(Beginning of RECORDS TO USE)

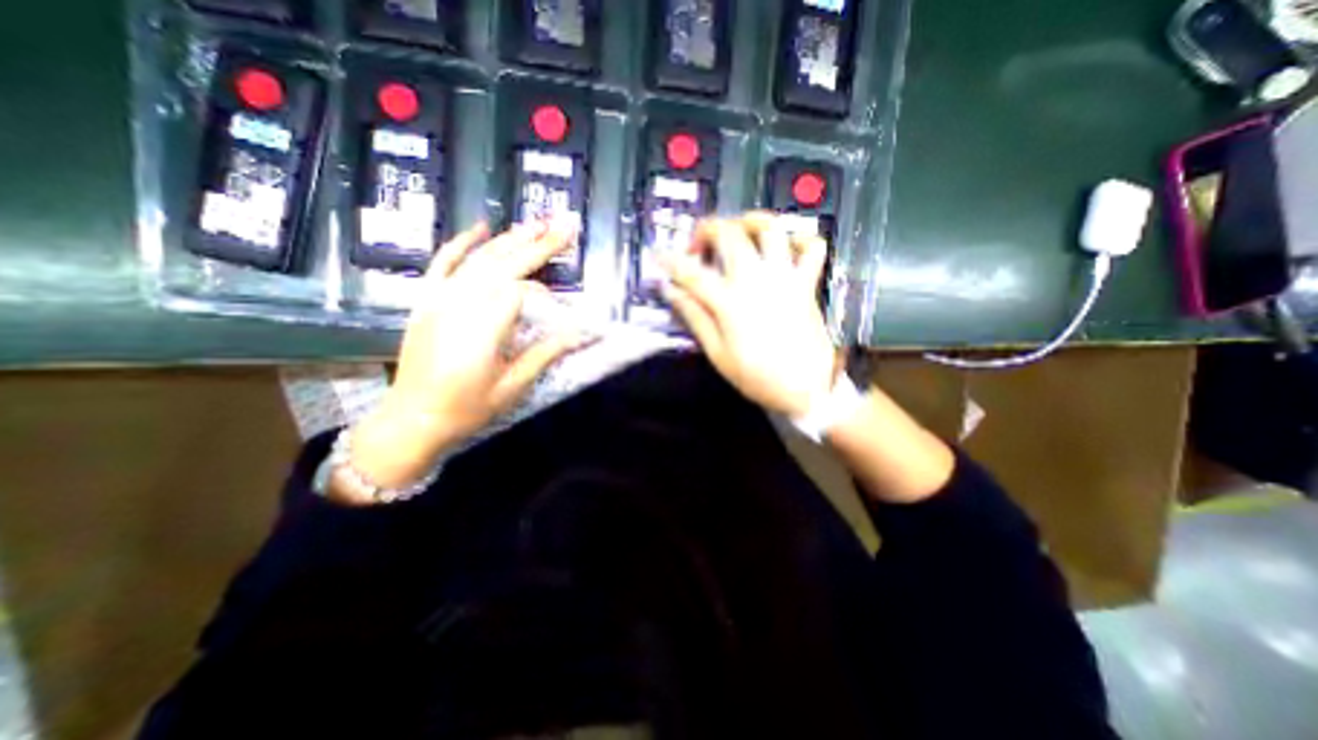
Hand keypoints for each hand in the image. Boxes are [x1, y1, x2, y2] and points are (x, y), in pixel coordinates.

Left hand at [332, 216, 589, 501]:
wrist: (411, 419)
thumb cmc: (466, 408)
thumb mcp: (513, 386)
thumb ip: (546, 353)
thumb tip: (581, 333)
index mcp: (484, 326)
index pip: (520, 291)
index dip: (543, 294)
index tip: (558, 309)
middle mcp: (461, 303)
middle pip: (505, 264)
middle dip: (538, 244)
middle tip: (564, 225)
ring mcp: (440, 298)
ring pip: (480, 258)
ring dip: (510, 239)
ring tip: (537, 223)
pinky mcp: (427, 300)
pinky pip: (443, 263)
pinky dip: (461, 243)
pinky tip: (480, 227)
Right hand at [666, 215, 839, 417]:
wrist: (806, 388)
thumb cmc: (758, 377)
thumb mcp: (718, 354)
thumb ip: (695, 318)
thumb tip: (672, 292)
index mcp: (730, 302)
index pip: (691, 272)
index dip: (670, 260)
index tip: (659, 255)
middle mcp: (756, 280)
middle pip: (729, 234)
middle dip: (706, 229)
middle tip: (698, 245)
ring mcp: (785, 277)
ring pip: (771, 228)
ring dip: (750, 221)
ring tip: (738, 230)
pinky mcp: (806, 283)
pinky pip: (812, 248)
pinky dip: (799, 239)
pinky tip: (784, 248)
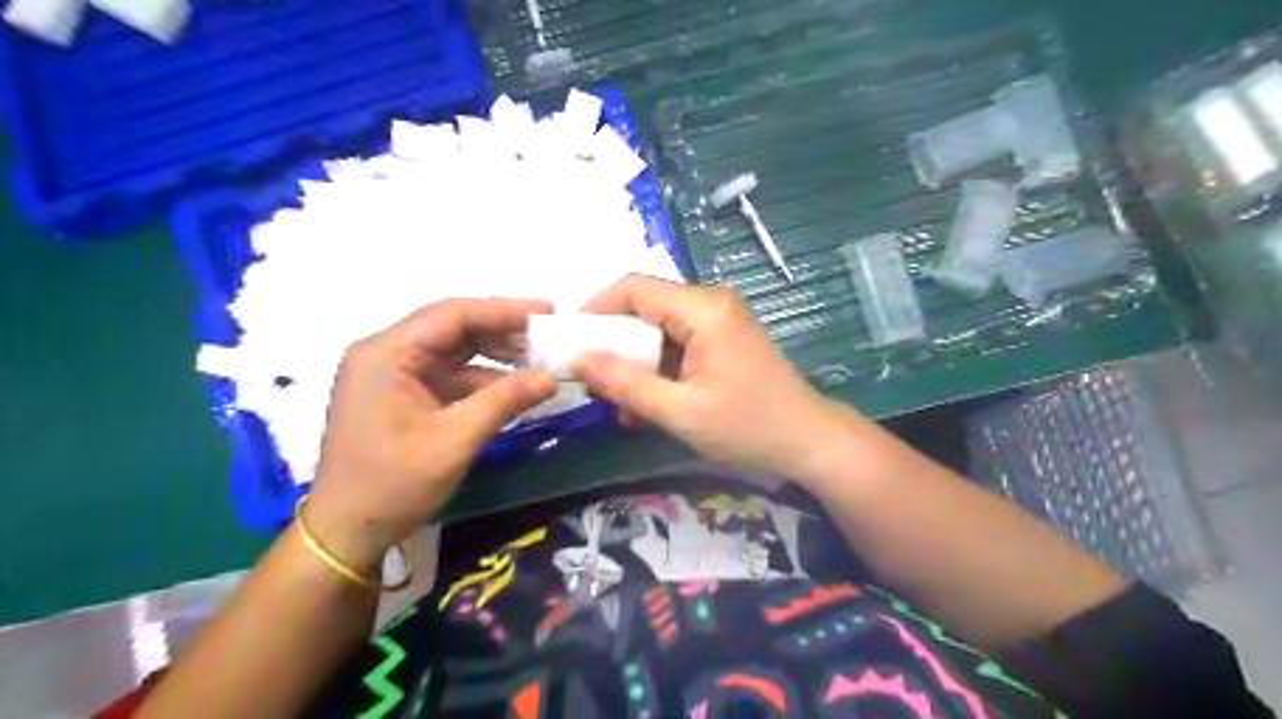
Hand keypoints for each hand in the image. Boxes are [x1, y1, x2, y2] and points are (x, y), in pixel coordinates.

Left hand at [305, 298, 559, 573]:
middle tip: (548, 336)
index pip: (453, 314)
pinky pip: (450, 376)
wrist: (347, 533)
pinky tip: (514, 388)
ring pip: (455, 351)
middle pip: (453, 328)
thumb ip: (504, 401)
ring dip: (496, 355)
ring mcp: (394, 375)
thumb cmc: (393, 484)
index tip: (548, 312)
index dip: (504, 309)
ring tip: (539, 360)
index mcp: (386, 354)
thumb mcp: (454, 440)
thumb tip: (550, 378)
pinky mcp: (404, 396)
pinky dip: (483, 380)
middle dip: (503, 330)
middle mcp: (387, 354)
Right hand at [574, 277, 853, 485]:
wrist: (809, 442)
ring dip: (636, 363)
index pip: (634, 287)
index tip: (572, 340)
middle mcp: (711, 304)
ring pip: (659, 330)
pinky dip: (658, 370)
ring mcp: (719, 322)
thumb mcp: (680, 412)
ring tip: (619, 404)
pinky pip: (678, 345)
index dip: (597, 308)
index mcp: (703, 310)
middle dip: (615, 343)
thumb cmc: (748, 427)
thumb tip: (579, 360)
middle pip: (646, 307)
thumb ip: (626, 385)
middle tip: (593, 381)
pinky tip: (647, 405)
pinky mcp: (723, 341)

(End of RECORDS TO USE)
(Beginning of RECORDS TO USE)

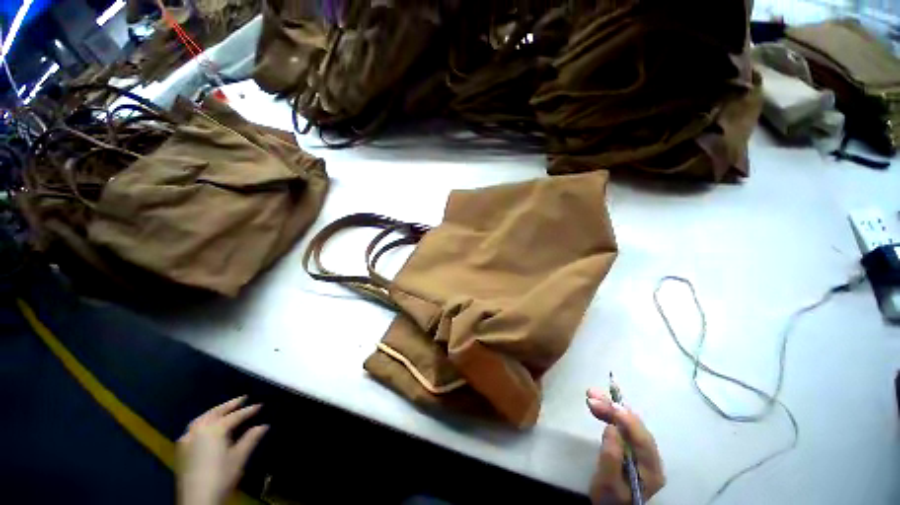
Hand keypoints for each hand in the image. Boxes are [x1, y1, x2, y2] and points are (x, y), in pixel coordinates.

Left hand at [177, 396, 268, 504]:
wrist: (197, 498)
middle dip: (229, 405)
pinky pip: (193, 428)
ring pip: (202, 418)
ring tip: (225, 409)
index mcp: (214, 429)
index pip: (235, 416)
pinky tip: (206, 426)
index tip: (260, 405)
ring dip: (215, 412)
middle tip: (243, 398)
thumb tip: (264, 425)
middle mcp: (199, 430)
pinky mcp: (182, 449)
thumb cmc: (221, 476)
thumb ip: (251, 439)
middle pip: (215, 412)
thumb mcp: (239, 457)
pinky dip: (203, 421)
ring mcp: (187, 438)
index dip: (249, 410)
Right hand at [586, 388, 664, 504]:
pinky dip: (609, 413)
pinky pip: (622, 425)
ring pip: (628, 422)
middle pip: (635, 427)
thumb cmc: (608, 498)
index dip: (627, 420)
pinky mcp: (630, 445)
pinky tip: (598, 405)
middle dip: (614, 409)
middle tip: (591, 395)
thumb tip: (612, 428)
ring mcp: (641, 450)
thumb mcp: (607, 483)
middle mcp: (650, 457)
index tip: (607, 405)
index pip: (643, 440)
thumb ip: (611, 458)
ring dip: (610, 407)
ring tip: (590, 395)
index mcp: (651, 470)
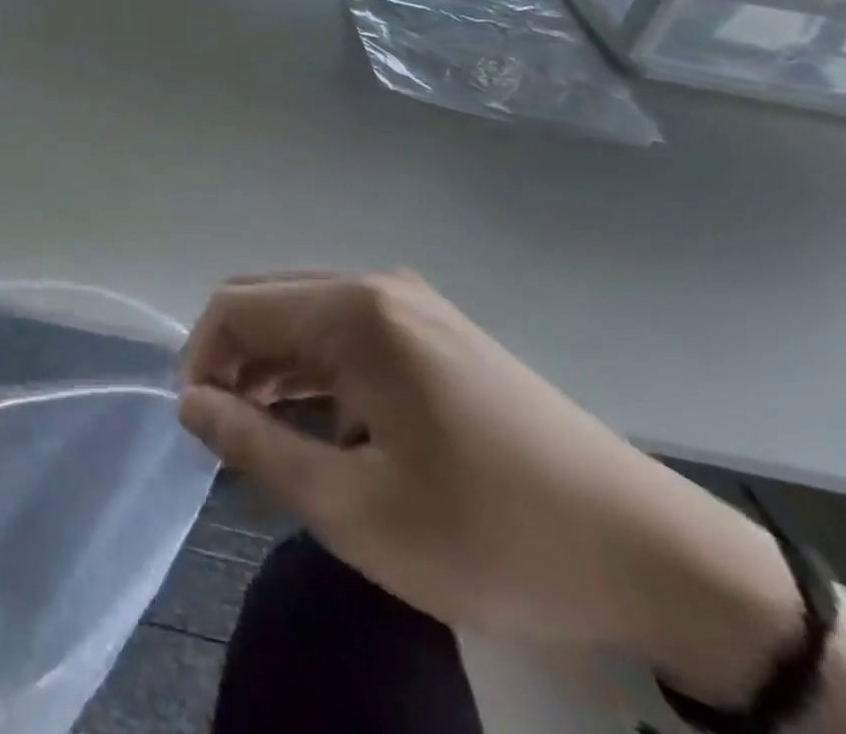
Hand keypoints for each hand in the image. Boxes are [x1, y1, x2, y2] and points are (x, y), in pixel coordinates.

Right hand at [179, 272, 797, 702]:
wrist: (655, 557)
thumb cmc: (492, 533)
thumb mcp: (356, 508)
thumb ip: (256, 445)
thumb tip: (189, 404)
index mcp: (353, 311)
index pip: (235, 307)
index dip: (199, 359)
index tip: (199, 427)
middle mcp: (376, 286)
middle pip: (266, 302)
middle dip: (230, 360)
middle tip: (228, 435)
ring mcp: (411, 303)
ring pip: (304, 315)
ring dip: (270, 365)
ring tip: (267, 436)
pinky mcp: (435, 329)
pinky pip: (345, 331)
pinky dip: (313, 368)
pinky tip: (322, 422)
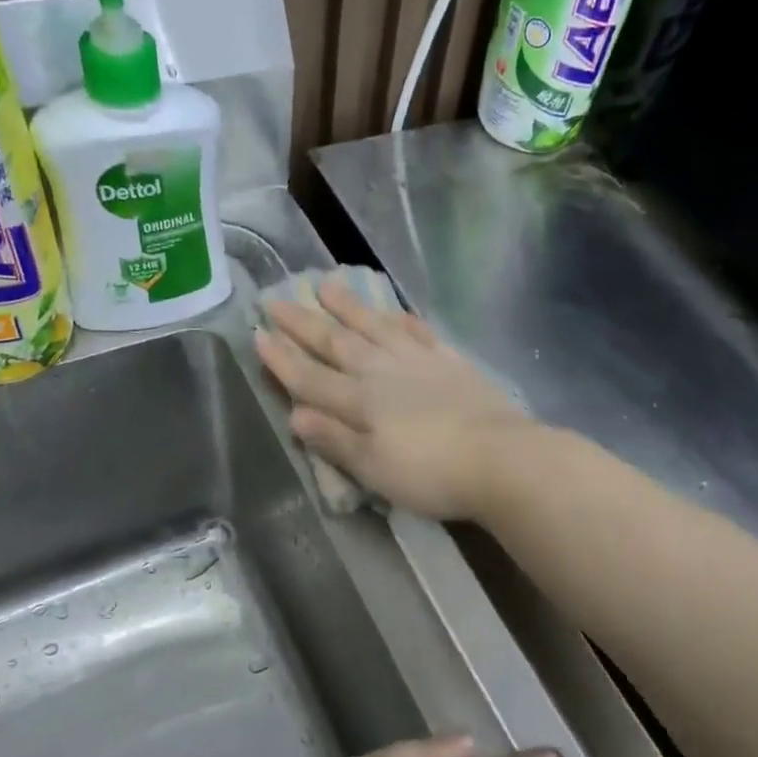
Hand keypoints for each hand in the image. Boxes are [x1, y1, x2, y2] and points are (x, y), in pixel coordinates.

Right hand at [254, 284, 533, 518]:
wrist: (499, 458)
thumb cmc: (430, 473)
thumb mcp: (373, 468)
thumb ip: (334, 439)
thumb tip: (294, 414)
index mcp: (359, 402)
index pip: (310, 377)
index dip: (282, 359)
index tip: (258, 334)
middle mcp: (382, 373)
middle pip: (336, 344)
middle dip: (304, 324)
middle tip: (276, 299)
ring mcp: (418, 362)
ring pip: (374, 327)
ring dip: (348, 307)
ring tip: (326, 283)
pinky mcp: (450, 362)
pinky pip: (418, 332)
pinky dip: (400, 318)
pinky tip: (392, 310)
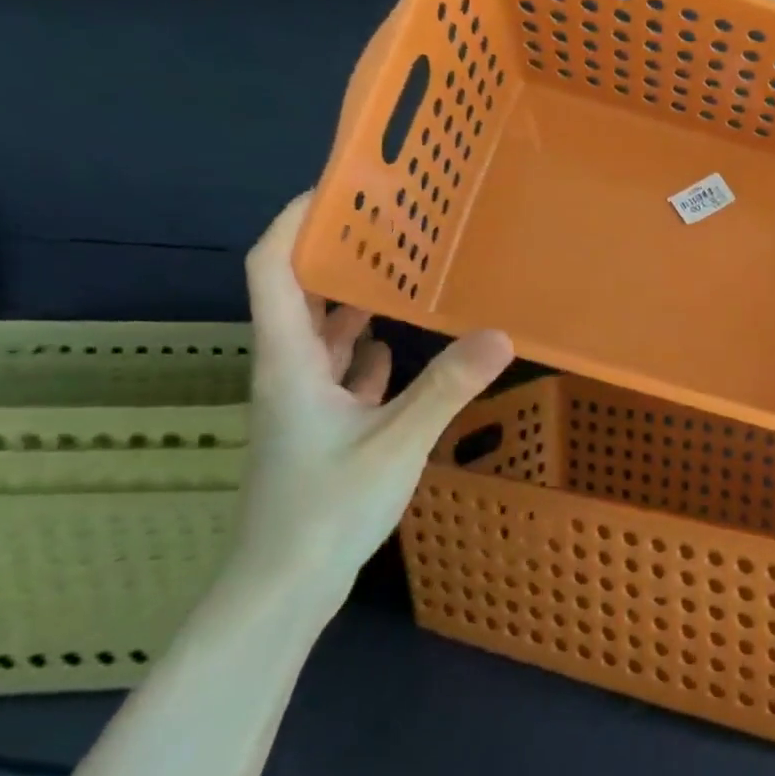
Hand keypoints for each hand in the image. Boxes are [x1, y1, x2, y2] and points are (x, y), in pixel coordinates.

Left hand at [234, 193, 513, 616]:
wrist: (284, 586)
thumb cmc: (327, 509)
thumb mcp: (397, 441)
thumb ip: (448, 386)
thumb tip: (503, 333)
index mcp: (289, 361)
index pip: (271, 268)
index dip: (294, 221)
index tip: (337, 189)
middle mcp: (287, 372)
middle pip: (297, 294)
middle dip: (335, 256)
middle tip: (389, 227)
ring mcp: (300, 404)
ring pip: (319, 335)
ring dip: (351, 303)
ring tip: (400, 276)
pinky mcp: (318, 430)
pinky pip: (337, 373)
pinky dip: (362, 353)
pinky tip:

(End of RECORDS TO USE)
(Beginning of RECORDS TO USE)

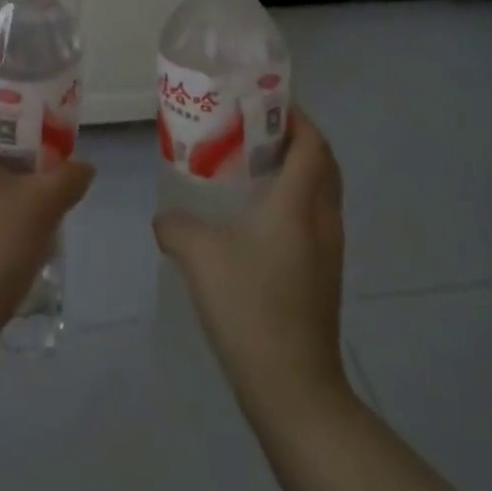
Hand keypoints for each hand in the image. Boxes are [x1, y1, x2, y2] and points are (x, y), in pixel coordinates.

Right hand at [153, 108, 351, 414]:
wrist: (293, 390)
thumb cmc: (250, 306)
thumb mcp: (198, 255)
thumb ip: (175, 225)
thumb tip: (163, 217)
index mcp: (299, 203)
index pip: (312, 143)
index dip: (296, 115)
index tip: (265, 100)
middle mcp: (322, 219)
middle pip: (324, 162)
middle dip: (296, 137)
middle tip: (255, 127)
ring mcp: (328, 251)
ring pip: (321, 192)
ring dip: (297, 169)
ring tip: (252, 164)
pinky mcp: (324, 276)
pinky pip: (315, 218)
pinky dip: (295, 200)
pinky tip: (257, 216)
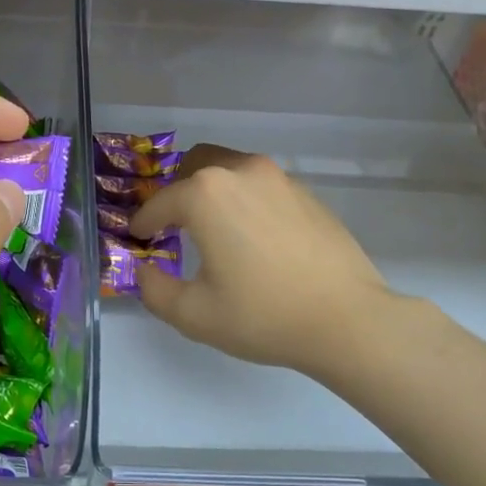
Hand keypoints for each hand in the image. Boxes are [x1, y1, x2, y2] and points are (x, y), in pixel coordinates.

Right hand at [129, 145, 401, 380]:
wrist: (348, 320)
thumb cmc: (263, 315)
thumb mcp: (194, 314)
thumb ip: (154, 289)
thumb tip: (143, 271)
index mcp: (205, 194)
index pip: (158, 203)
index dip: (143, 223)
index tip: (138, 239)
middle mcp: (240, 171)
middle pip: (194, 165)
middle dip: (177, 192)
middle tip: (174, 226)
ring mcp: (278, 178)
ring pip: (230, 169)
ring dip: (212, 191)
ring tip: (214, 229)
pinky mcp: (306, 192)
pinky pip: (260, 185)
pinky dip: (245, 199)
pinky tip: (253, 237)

(End of RECORDS TO USE)

WHAT THE EXERCISE ASKS: Begin at the line that has "wrist: (293, 390)" in the entries above; stop after the line that has "pinky tip: (257, 216)". Transcribe exactly those lines and no others.

RESPONSE TO THE EXERCISE:
wrist: (293, 390)
thumb cmc: (250, 306)
thumb mcp: (198, 255)
thumb ip: (175, 225)
thumb tip: (163, 217)
index mcp: (299, 203)
index pip: (312, 143)
index dip: (296, 115)
index tip: (265, 100)
middle mcp: (322, 219)
middle pip: (324, 162)
middle dip: (296, 137)
middle tip: (255, 127)
ring mcp: (328, 251)
ring pip: (321, 192)
ring dip: (297, 169)
ring tip: (252, 164)
pinky mcp: (324, 276)
pinky pip: (315, 218)
pinky dip: (295, 200)
pinky tip: (257, 216)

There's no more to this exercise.